The data:
= = =
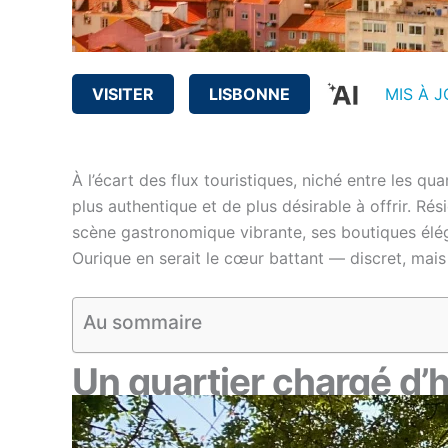
VISITER
LISBONNE
MIS À J
À l’écart des flux touristiques, niché entre les qu
plus authentique et de plus désirable à offrir. Rési
scène gastronomique vibrante, ses boutiques élég
Ourique en serait le cœur battant — discret, mais 
Au sommaire
Un quartier chargé d’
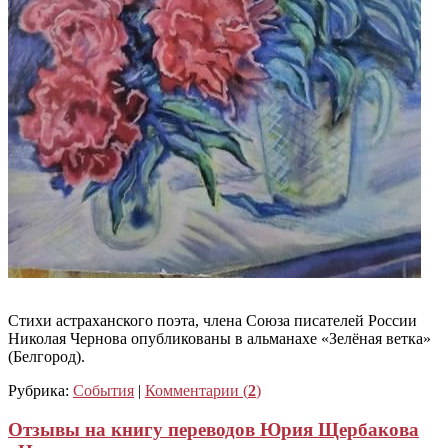
Стихи астраханского поэта, члена Союза писателей России
Николая Чернова опубликованы в альманахе «Зелёная ветка»
(Белгород).
Рубрика:
События
|
Комментарии (
2
)
Отзывы на книгу переводов Юрия Щербакова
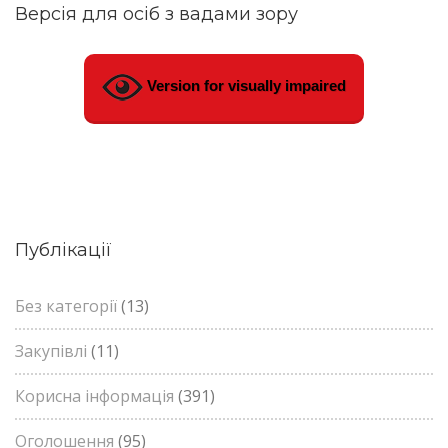
Версія для осіб з вадами зору
Version for visually impaired
Публікації
Без категорії
(13)
Закупівлі
(11)
Корисна інформація
(391)
Оголошення
(95)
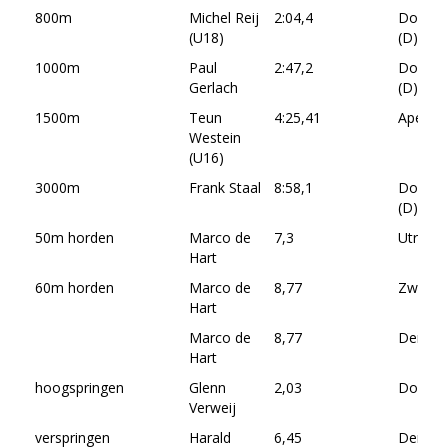
800m
Michel Reij
2:04,4
Dortm
(U18)
(D)
1000m
Paul
2:47,2
Dortm
Gerlach
(D)
1500m
Teun
4:25,41
Apeldo
Westein
(U16)
3000m
Frank Staal
8:58,1
Dortm
(D)
50m horden
Marco de
7,3
Utrecht
Hart
60m horden
Marco de
8,77
Zwolle
Hart
Marco de
8,77
Den Ha
Hart
hoogspringen
Glenn
2,03
Dordre
Verweij
verspringen
Harald
6,45
Den Ha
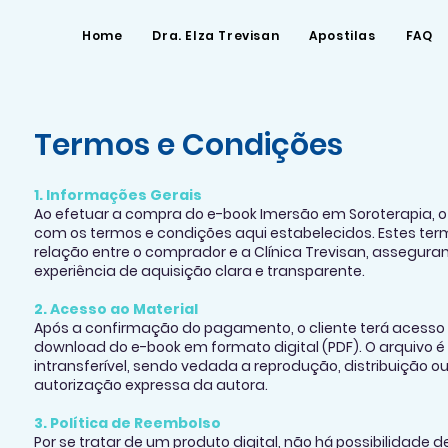
Home
Dra. Elza Trevisan
Apostilas
FAQ
Termos e Condições
1. Informações Gerais
Ao efetuar a compra do e-book Imersão em Soroterapia, o
com os termos e condições aqui estabelecidos. Estes te
relação entre o comprador e a Clínica Trevisan, assegur
experiência de aquisição clara e transparente.
2. Acesso ao Material
Após a confirmação do pagamento, o cliente terá acesso
download do e-book em formato digital (PDF). O arquivo é
intransferível, sendo vedada a reprodução, distribuição 
autorização expressa da autora.
3. Política de Reembolso
Por se tratar de um produto digital, não há possibilidade 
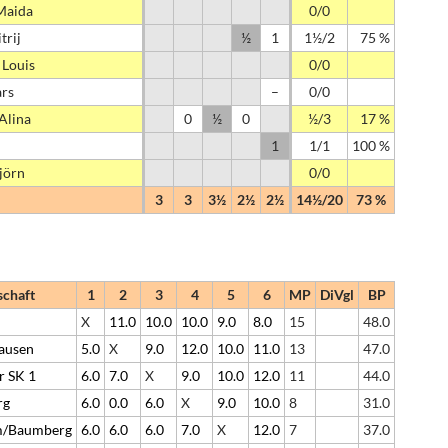
Maida
0/0
trij
½
1
1½/2
75 %
 Louis
0/0
ars
–
0/0
Alina
0
½
0
½/3
17 %
1
1/1
100 %
Björn
0/0
3
3
3½
2½
2½
14½/20
73 %
chaft
1
2
3
4
5
6
MP
DiVgl
BP
X
11.0
10.0
10.0
9.0
8.0
15
48.0
ausen
5.0
X
9.0
12.0
10.0
11.0
13
47.0
r SK 1
6.0
7.0
X
9.0
10.0
12.0
11
44.0
rg
6.0
0.0
6.0
X
9.0
10.0
8
31.0
m/Baumberg
6.0
6.0
6.0
7.0
X
12.0
7
37.0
= = =
Your assignment: Every line above in which the word "book" is present must be copied into the answer.

Answer to this task:
Ao efetuar a compra do e-book Imersão em Soroterapia, o
download do e-book em formato digital (PDF). O arquivo é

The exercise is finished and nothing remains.